The report told people to avoid walking on flooded areas and “touching metallic objects attached to the ground”.

Dh 200,000

Fines, plus jail time, under UAE Cybercrime Law for using the internet to "announce, disseminate, re-disseminate, circulate, or recirculate false news or data, or false, tendentious, misleading or erroneous rumours or reports".

The report stated two people died of electrocution in Sharjah as they tried to cross a flooded road. Both individuals reportedly “died” instantly.

“Power distribution lines are mostly built underground in the UAE, so pls avoid walking through flooded areas,” the social media post warned.

Report denied

Major General Al Shamsi confirmed to Gulf News that they did not register any death due to such incidents.

Sharjah Police warned against spreading false alarms and unverified stories on social media, due to its negative impact on society.

“The Sharjah Police informs all the fellow citizens and residents not to circulate rumours, misinformation, photos and news that come to them through social networking sites and other means of smart communication,” Major General Al Shamsi said.

He also asked residents not to distribute such content in any way in order to avoid legal accountability.

The police asked residents to check with authorities any news or information given to them, urging them to verify with Sharjah Police to ensure its credibility.

Federal Decree Law No. 34 of 2021 on Combatting Rumours and Cybercrimes took effect on January 2, 2022.

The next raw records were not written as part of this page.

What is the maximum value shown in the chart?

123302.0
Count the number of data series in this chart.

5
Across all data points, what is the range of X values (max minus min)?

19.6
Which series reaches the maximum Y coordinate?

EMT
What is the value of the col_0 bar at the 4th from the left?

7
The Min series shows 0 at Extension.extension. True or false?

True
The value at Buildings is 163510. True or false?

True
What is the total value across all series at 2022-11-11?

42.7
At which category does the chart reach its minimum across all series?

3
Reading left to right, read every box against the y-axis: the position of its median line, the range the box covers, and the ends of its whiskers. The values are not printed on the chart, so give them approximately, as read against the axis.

The law provides a comprehensive legal framework to address the concerns relating to the misuse and abuse of online technologies.

Under the law, various acts of spreading rumours and false news, are punishable by either (imprisonment and/or (a hefty fine).

Article 52 of the law stipulates that whoever uses the information network to “announce, disseminate, re-disseminate, circulate, or recirculate false news or data, or false, tendentious, misleading or erroneous rumors or reports, or rumors or reports contrary to what has been announced officially, or broadcasts any provocative advertisements that would incite or provoke the public opinion, disturb the public peace, spread terror among people, or cause harm to the public interest, the national economy, the public order, or the public health” shall be punished with at least one year of imprisonment and a fine of not less than AED 100,000."

This punishment shall increase to at least two years of imprisonment with a fine of not less than AED 200,000 in case any of the mentioned actions set out under Article 52 of the New Law result in the incitement and provocation of the public opinion against any of the UAE entities or authorities, or is committed during epidemics, crisis, emergencies, or disasters.